## Directions
Repeat the whole listing below precisely. Omit all pictures.

## Data for this task
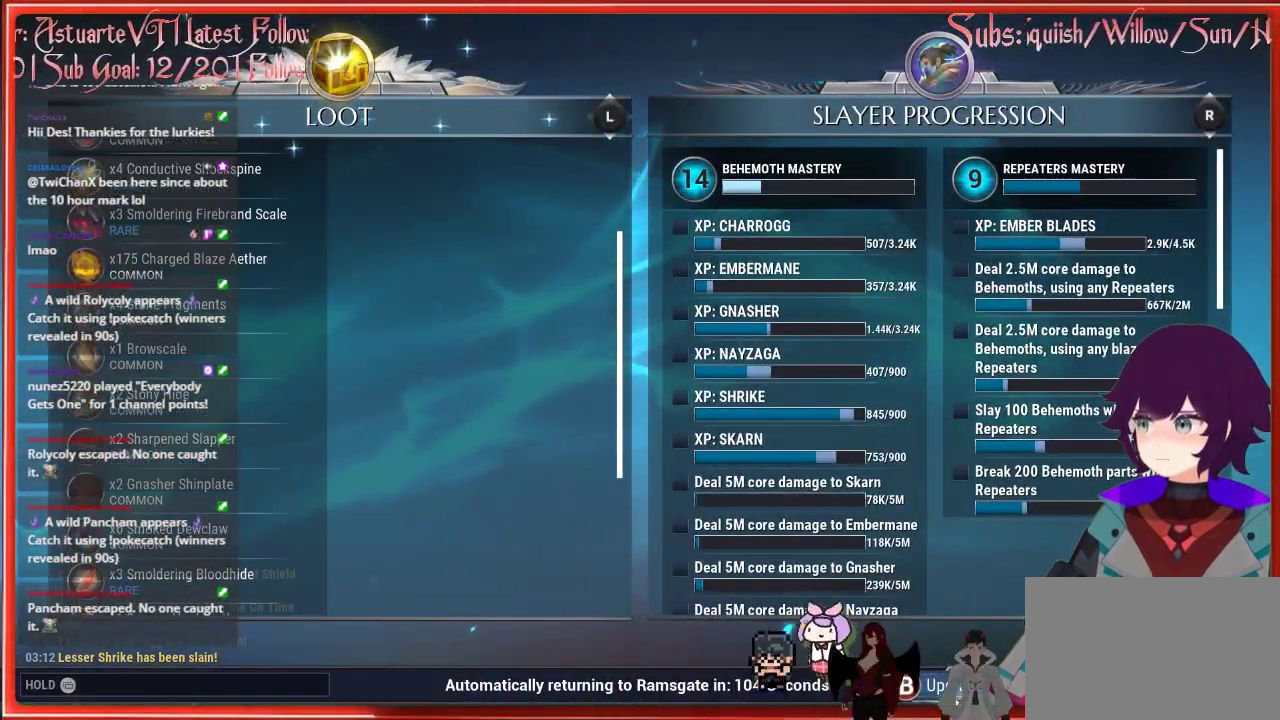
{"buttons": [], "left_stick": "center", "right_stick": "center", "events": [[133, "left_stick", "down"], [183, "left_stick", "center"]]}
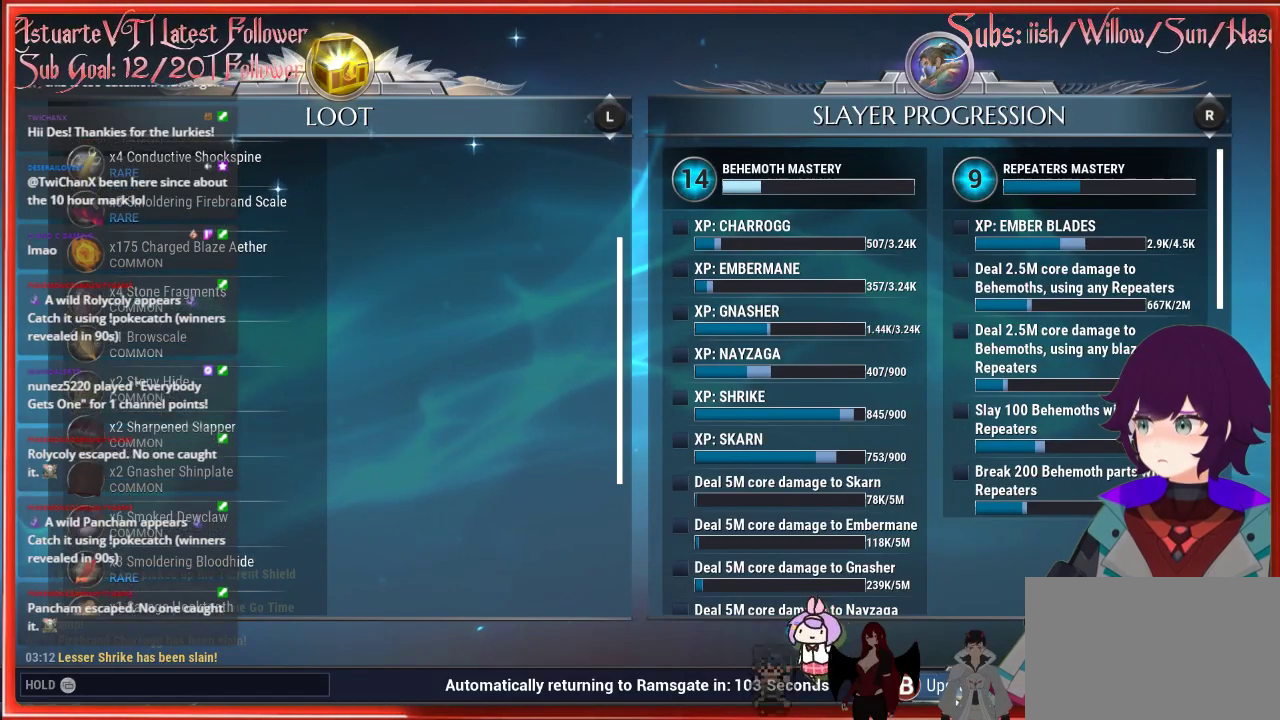
{"buttons": [], "left_stick": "center", "right_stick": "center", "events": []}
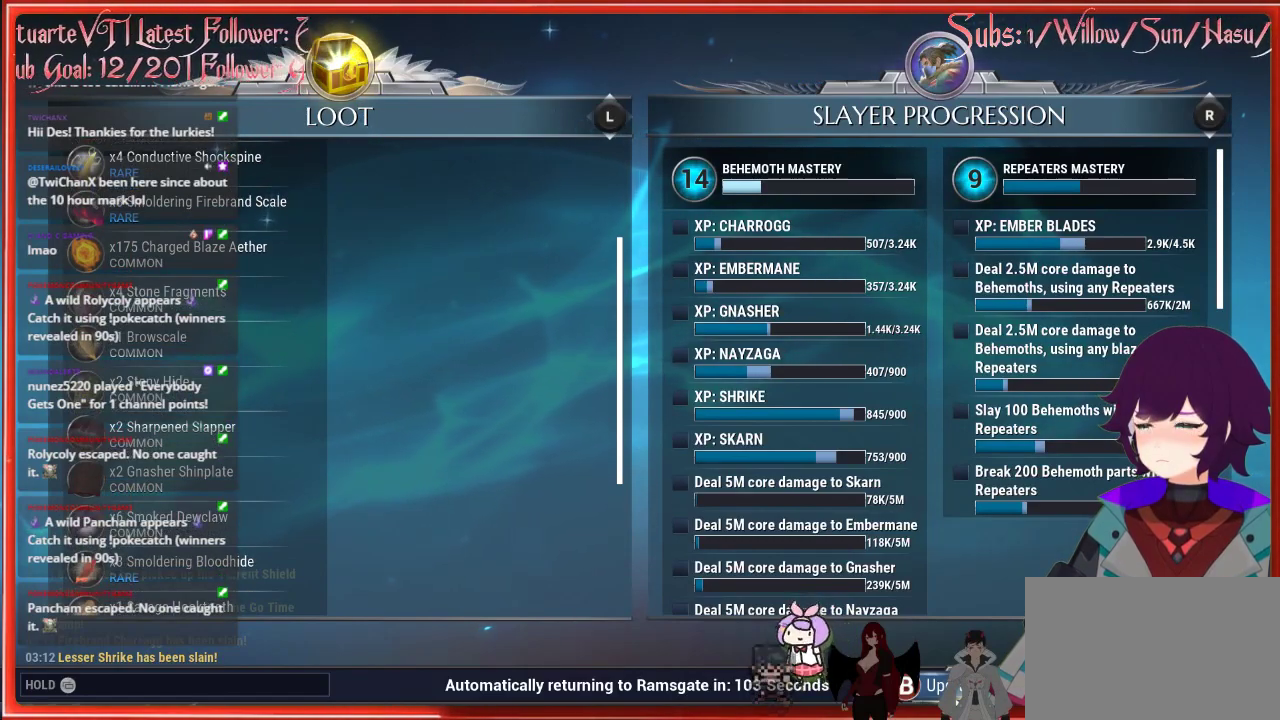
{"buttons": [], "left_stick": "center", "right_stick": "center", "events": []}
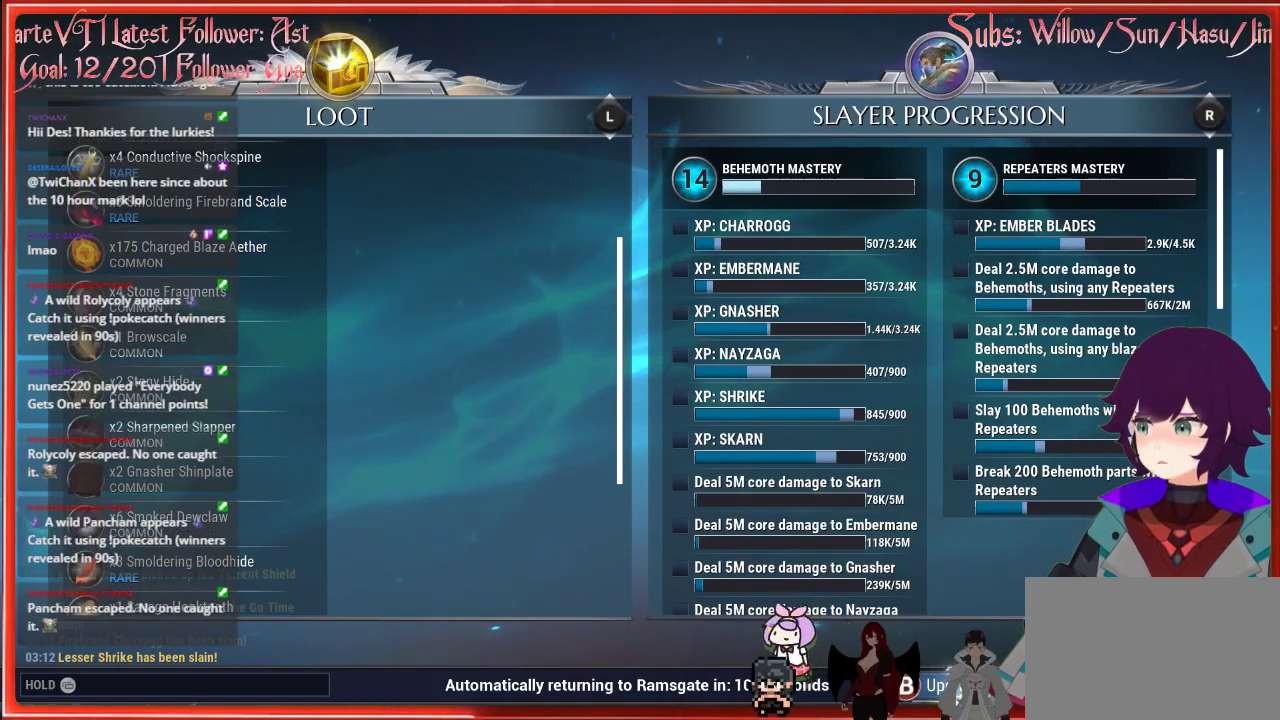
{"buttons": [], "left_stick": "down", "right_stick": "center", "events": [[117, "left_stick", "down"]]}
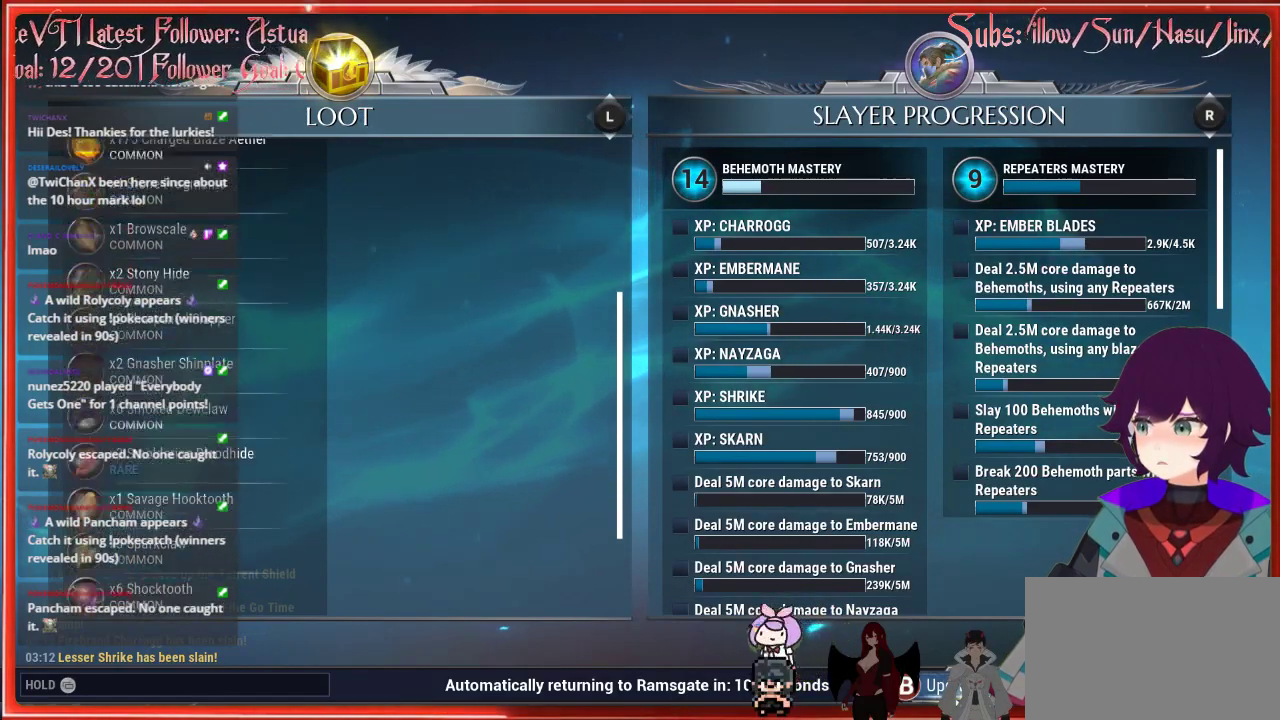
{"buttons": [], "left_stick": "down", "right_stick": "center", "events": []}
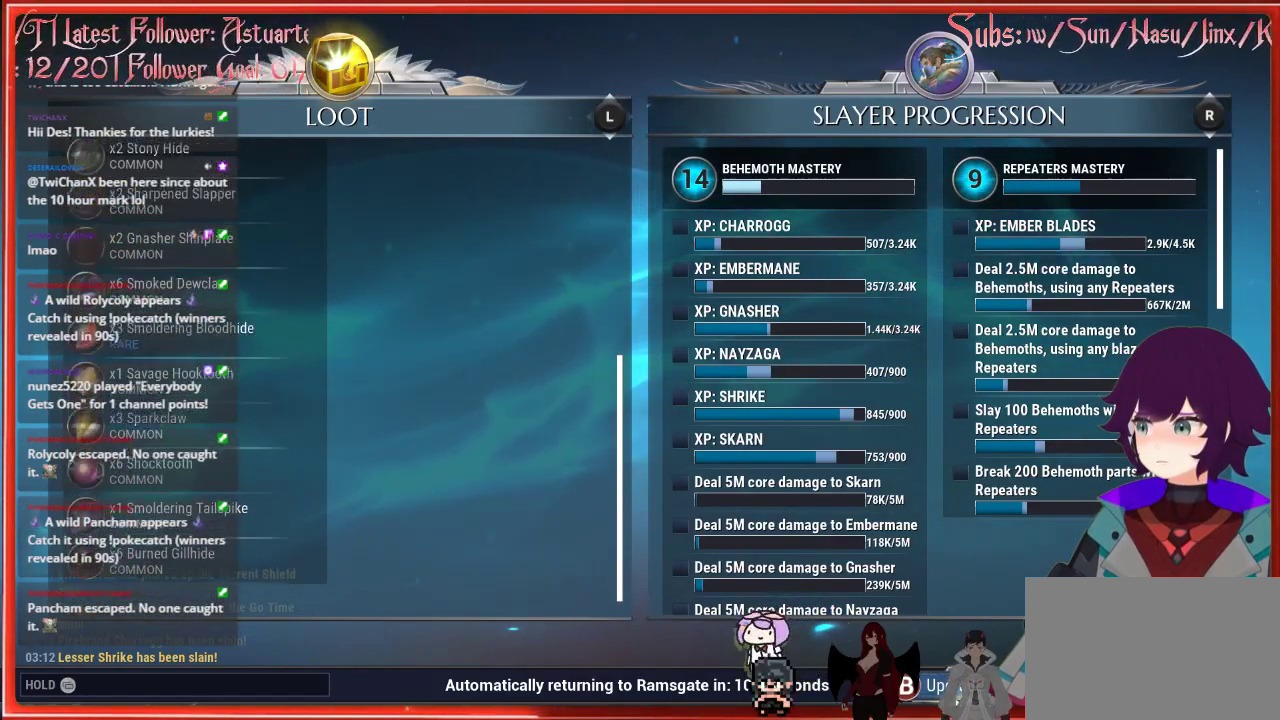
{"buttons": [], "left_stick": "down", "right_stick": "center", "events": []}
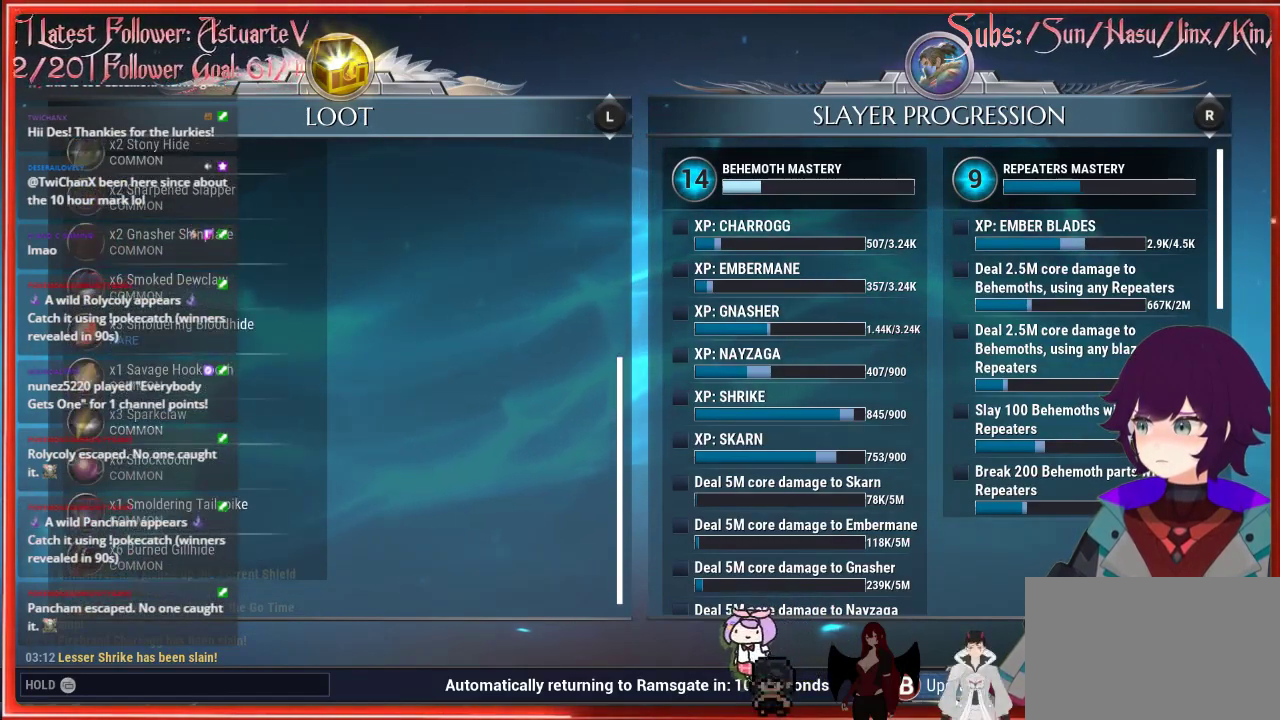
{"buttons": [], "left_stick": "up", "right_stick": "center", "events": [[150, "left_stick", "center"], [333, "left_stick", "up"]]}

## Finished task
{"buttons": [], "left_stick": "center", "right_stick": "center", "events": [[133, "left_stick", "down"], [183, "left_stick", "center"]]}
{"buttons": [], "left_stick": "center", "right_stick": "center", "events": []}
{"buttons": [], "left_stick": "center", "right_stick": "center", "events": []}
{"buttons": [], "left_stick": "down", "right_stick": "center", "events": [[117, "left_stick", "down"]]}
{"buttons": [], "left_stick": "down", "right_stick": "center", "events": []}
{"buttons": [], "left_stick": "down", "right_stick": "center", "events": []}
{"buttons": [], "left_stick": "up", "right_stick": "center", "events": [[150, "left_stick", "center"], [333, "left_stick", "up"]]}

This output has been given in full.